Sono accettabili le proposte epistocratiche di Brennan?
In
primo luogo, Brennan non considera come operano gli ordini giuridici
democratici. Negli ordinamenti democratici, democrazia è contrapposta o
integrata da democrazia: negli Stati Uniti, si vota per le Contee, per
gli Stati, per il Congresso (separatamente per la Camera dei
rappresentanti e per il Senato). Dunque, un popolo non competente può
essere controllato, e corretto da altre istanze popolari.
Inoltre i
poteri pubblici non sono tutti egualmente democratici, perché non tutto
il potere è affidato a istituzioni democratico-elettive. Il potere è
ripartito ed in larga misura messo nelle mani di competenti, quali sono i
funzionari amministrativi e i giudici federali.
Brennan, come
molti studiosi della democrazia, non presta attenzione al pluralismo,
alla ripartizione del potere tra organismi diversi, agli ampi spazi nei
quali operano organismi i cui meccanismi di selezione sono epistocratici
o meritocratici, organismi che possono giungere persino a controllare
quelli democratici in senso stretto, perché elettivi.
Il plaidoyer
in favore di sistemi politici meno affidati a incompetenti è, quindi,
inutile? Non credo che sia inutile, perché vi sono ancora spazi per
innestare ulteriori elementi epistocratici nelle democrazie.
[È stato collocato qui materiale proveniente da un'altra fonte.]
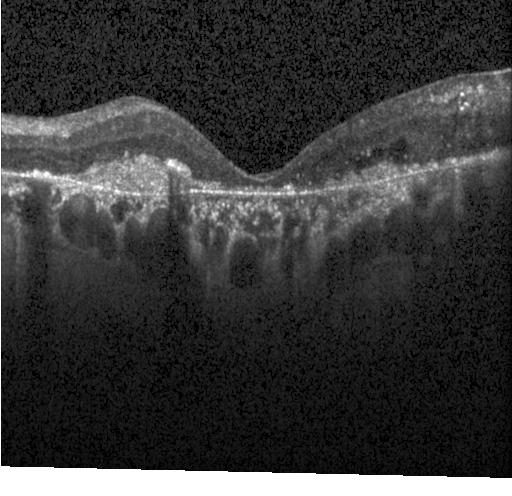
Centered on the fovea · acquired on a Heidelberg Spectralis · optical coherence tomography scan.
A choroidal neovascular membrane.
Se
all’idraulico e al medico è richiesto di conoscere un mestiere, non è
opportuno richiedere a chi deve svolgere un compito tanto più
socialmente importante come quello di rappresentante o di governante, un
certo grado di preparazione?
Quindi, l’epistocrazia può operare
come correzione della democrazia, come un suo limite, non al posto della
democrazia. Oggi il suffragio universale è il meccanismo principale per
dare legittimità al governo e non se ne può fare a meno. Tuttavia,
requisiti ulteriori di candidabilità possono essere disposti, insieme
con azioni positive che diano un contenuto al principio di eguaglianza
in senso sostanziale, per rendere concreto l’art. 3 della Costituzione.